Cristiano Giuntoli, direttore sportivo dell’Atalanta, è un dirigente esperto. Conosce perfettamente il peso delle parole, le usa con attenzione e non esagera mai. Dice e argomenta, sottolinea e anticipa, risponde e allarga i concetti. Certo, parla da dirigente della Dea e quindi non si sbilancia, ma leggendo tra le righe ieri (13 agosto), in occasione della conferenza di presentazione di Gaetano, ha detto molto di più di quanto si possa pensare. E i segnali sono importanti.
Atalanta ferma? «Abbiamo fatto tanto»
Quando ha parlato di mercato, Giuntoli ha calcato molto la mano su Sarri, che è venuto a Bergamo invece di andare a Napoli. Lo ha sottolineato più volte, ha difeso la sua proposta ed esaltato la volontà dei Percassi di appoggiarlo.

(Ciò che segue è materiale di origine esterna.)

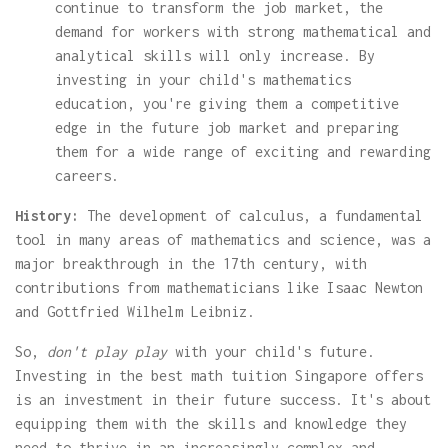
continue to transform the job market, the
demand for workers with strong mathematical and
analytical skills will only increase. By
investing in your child's mathematics
education, you're giving them a competitive
edge in the future job market and preparing
them for a wide range of exciting and rewarding
careers.
History:
The development of calculus, a fundamental
tool in many areas of mathematics and science, was a
major breakthrough in the 17th century, with
contributions from mathematicians like Isaac Newton
and Gottfried Wilhelm Leibniz.
So,
don't play play
with your child's future.
Investing in the best math tuition Singapore offers
is an investment in their future success. It's about
equipping them with the skills and knowledge they
need to thrive in an increasingly complex and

Poi ha detto di Ederson, che è stato praticamente ricomprato, chiudendo con Gaetano e Kristensen. Ribadendo due volte che sono tutti arrivi o conferme importanti. Non poteva dire altro, ma sentirlo affermare che «l’Atalanta ha fatto tanto» è una frase forte.
Zingonia aperta, sempre di più
«Atalanta è la sua gente, con Luca Percassi abbiamo pensato di aprire Zingonia. Lo faremo altre volte». La piazza ha voglia e bisogno di sentire la squadra. Dopo settimane di porte chiuse, la società ha deciso di aprire prima lo stadio per un allenamento e ora Zingonia. Giuntoli si è preso, insieme a Luca Percassi, la paternità della scelta e la speranza è che si possa presto tornare a vedere di più il lavoro al campo di allenamento.

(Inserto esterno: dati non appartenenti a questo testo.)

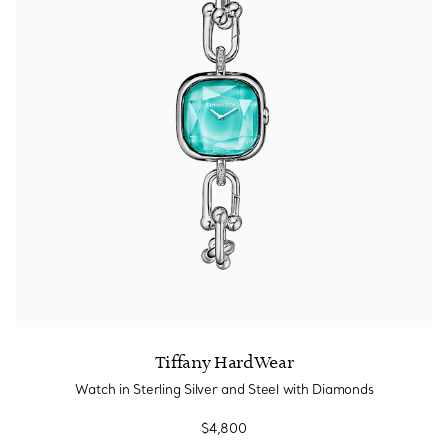
Tiffany HardWear
Watch in Sterling Silver and Steel with Diamonds
$4,800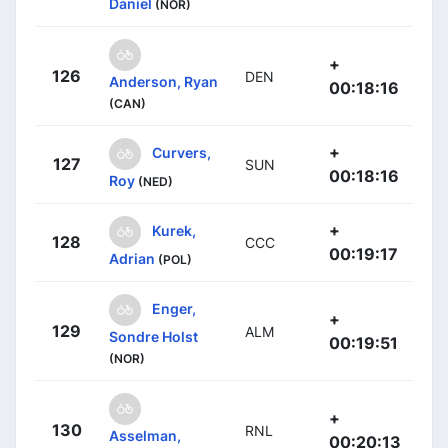
Daniel
(NOR)
+
126
DEN
Anderson, Ryan
00:18:16
(CAN)
+
Curvers,
127
SUN
00:18:16
Roy
(NED)
+
Kurek,
128
CCC
00:19:17
Adrian
(POL)
Enger,
+
129
ALM
Sondre Holst
00:19:51
(NOR)
+
130
RNL
Asselman,
00:20:13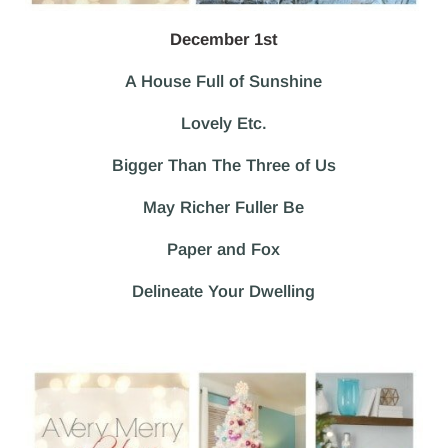
December 1st
A House Full of Sunshine
Lovely Etc.
Bigger Than The Three of Us
May Richer Fuller Be
Paper and Fox
Delineate Your Dwelling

Servono tempo, lavoro e pazienza
«Abbiamo cambiato modo di pensare, dirigenti, preparatori e dottori. È un lavoro duro. Serviranno tempo e pazienza». Anche qui, poco da commentare: siamo dentro a un ribaltamento totale delle dinamiche che hanno caratterizzato l’Atalanta negli ultimi anni. È tutto nuovo e pensare che bastino una bacchetta magica o due acquisti per sistemare tutto in quindici giorni è fuori da ogni logica. Quindi il direttore sportivo invoca pazienza e tanto bisogno di lavorare.

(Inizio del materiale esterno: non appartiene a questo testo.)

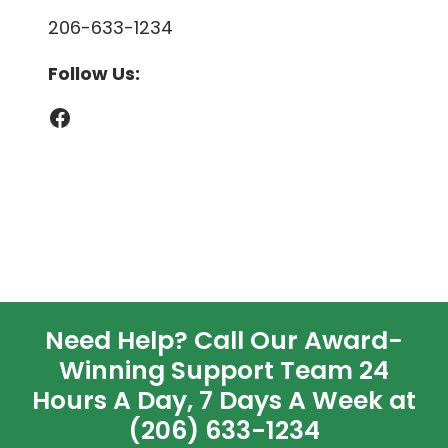
206-633-1234
Follow Us:
Facebook
Need Help? Call Our Award-
Winning Support Team 24
Hours A Day, 7 Days A Week at
(206) 633-1234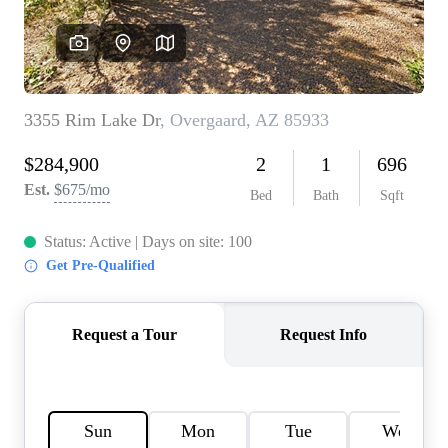
REVIEWS
CAREERS
ABOUT PLACE
CONNECT
TOP AREAS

Strada chiara, servono passi in avanti
«Sappiamo bene dove dobbiamo andare, è un percorso difficile e che a bisogno di tempo. Non sarà un colpo di mercato a determinare, ma i mattoncini che si mettono ogni giorno, i passi in avanti che vengono fatti». Sentir parlare il ds di quello che ci sarà da fare, sul campo prima di tutto, in attesa di quello che dirà Sarri questa sera dopo il Bortolotti fa capire come ci sia unità d’intenti in seno alla Dea. Ds e Mister sono in sintonia, il resto viene dopo.
Mercato? «Siamo vigili e attenti»
La chiosa sul mercato, quando la domanda verteva su un nuovo esterno d’attacco, ha confermato che la Dea è vigile anche sul centrocampista. Ma senza fretta, perché il gruppo soddisfa e perché la strategia, a Zingonia, è chiara. «Siamo vigili e attenti, se capita un’occasione ci faremo trovare pronti. Per l’esterno e il centrocampista»: in questo momento non c’è altra via che fidarsi del lavoro dei dirigenti orobici, ogni valutazione sul mercato si farà dopo il gong finale.